Assigned task:
Your task is to repeat the entries exactly. Leave the pictures out.

[[ Data for review open ]]

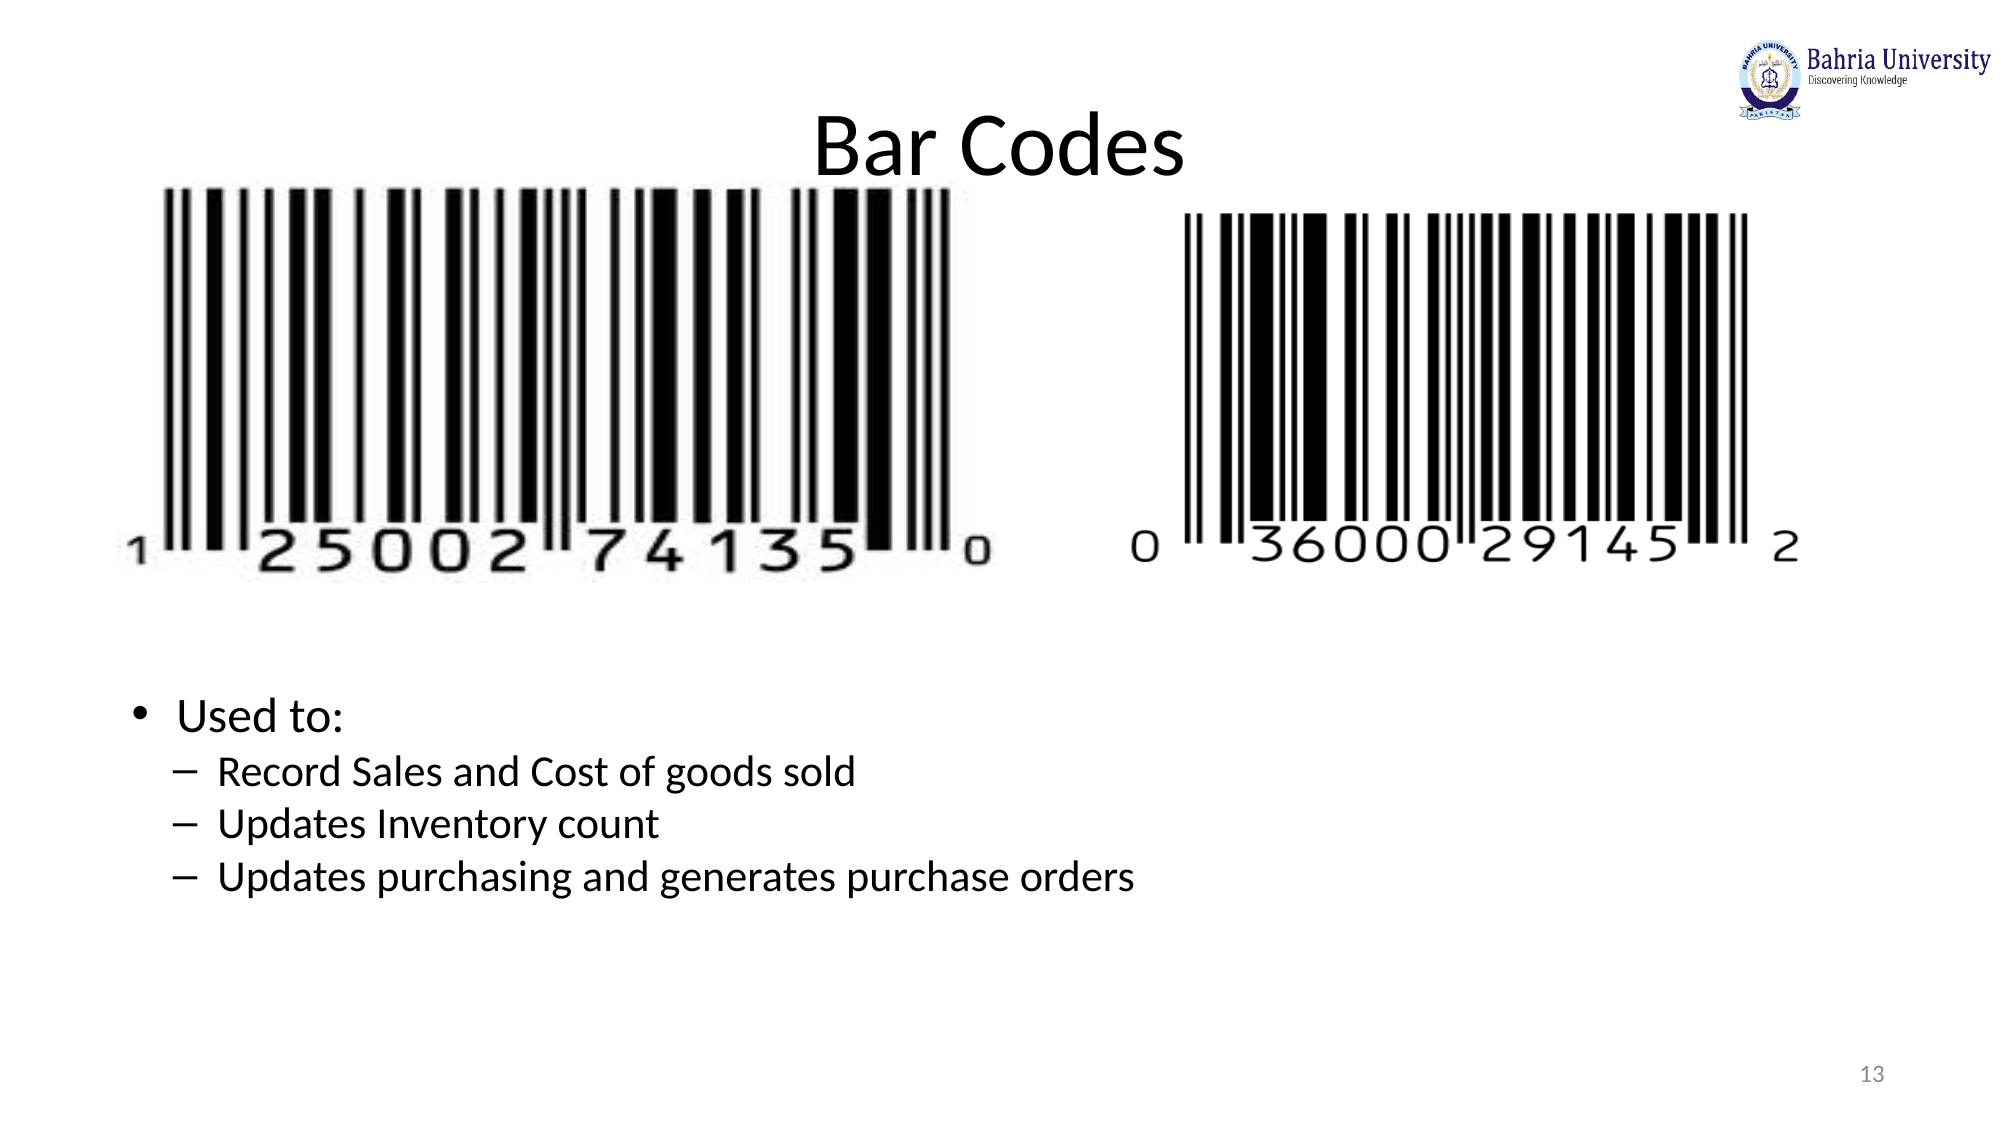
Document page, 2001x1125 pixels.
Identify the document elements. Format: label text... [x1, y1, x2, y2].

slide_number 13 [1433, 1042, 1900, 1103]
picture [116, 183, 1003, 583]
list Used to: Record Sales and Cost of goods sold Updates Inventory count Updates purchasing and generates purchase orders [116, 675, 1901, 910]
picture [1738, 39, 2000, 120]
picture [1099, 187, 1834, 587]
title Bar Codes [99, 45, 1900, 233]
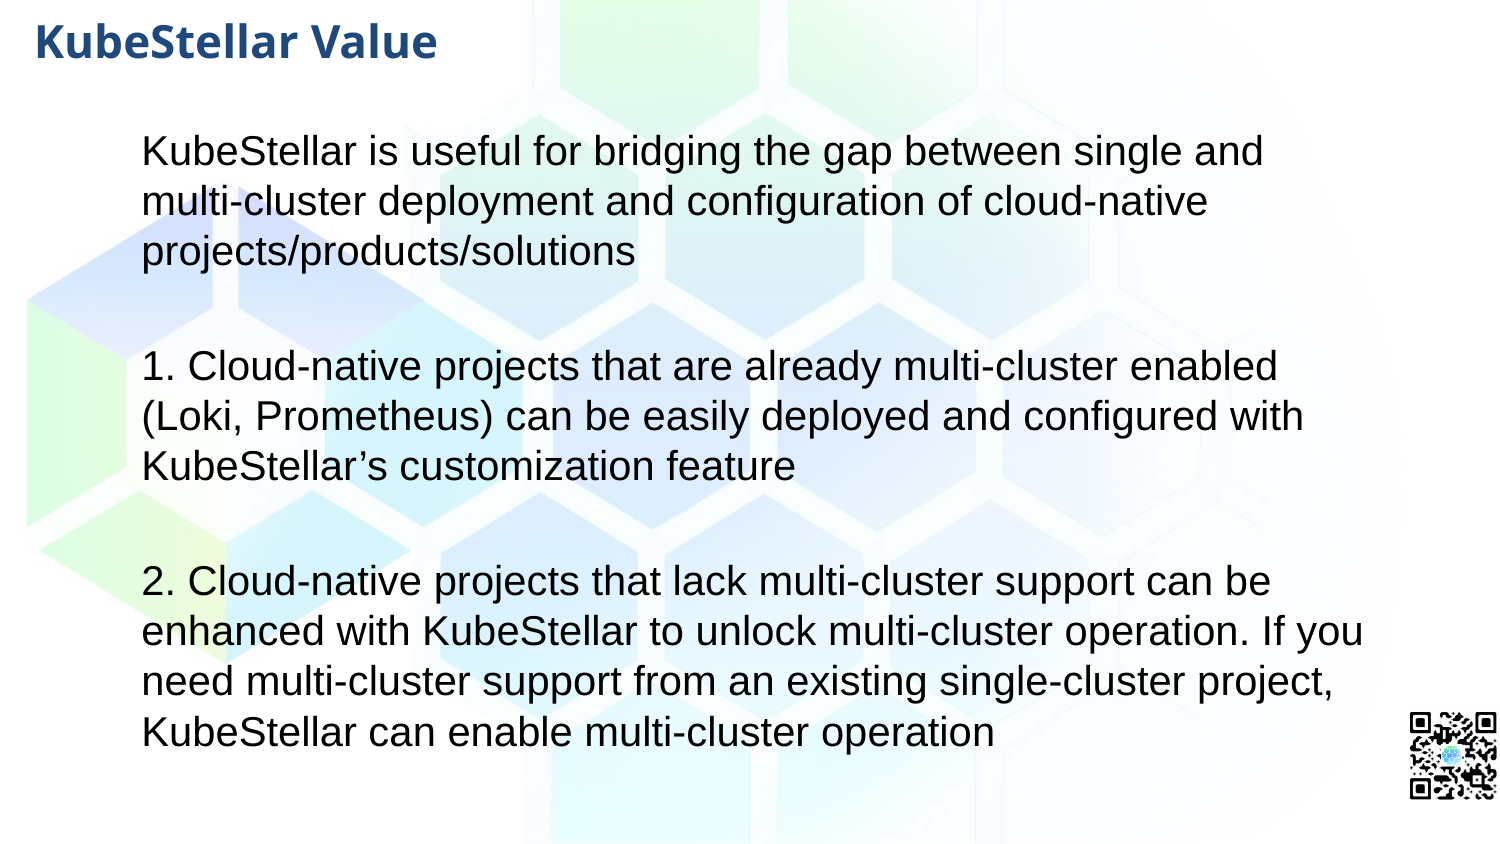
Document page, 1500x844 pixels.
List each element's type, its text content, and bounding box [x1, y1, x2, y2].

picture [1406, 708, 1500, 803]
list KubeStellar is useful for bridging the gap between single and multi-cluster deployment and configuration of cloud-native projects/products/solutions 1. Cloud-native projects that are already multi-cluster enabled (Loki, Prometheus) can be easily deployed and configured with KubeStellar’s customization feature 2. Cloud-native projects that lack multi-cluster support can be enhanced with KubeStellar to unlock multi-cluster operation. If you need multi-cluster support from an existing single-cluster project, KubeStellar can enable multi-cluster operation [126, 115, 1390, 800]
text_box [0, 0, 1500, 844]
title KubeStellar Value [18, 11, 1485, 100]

[[ Data for review closed ]]

Solution to this problem:
Document page, 2001x1125 pixels.
Identify the document elements. Format: label text... [x1, y1, x2, y2].

slide_number 13 [1433, 1042, 1900, 1103]
picture [116, 183, 1003, 583]
list Used to: Record Sales and Cost of goods sold Updates Inventory count Updates purchasing and generates purchase orders [116, 675, 1901, 910]
picture [1738, 39, 2000, 120]
picture [1099, 187, 1834, 587]
title Bar Codes [99, 45, 1900, 233]
Document page, 1500x844 pixels.
List each element's type, its text content, and bounding box [x1, y1, x2, y2].

picture [1406, 708, 1500, 803]
list KubeStellar is useful for bridging the gap between single and multi-cluster deployment and configuration of cloud-native projects/products/solutions 1. Cloud-native projects that are already multi-cluster enabled (Loki, Prometheus) can be easily deployed and configured with KubeStellar’s customization feature 2. Cloud-native projects that lack multi-cluster support can be enhanced with KubeStellar to unlock multi-cluster operation. If you need multi-cluster support from an existing single-cluster project, KubeStellar can enable multi-cluster operation [126, 115, 1390, 800]
text_box [0, 0, 1500, 844]
title KubeStellar Value [18, 11, 1485, 100]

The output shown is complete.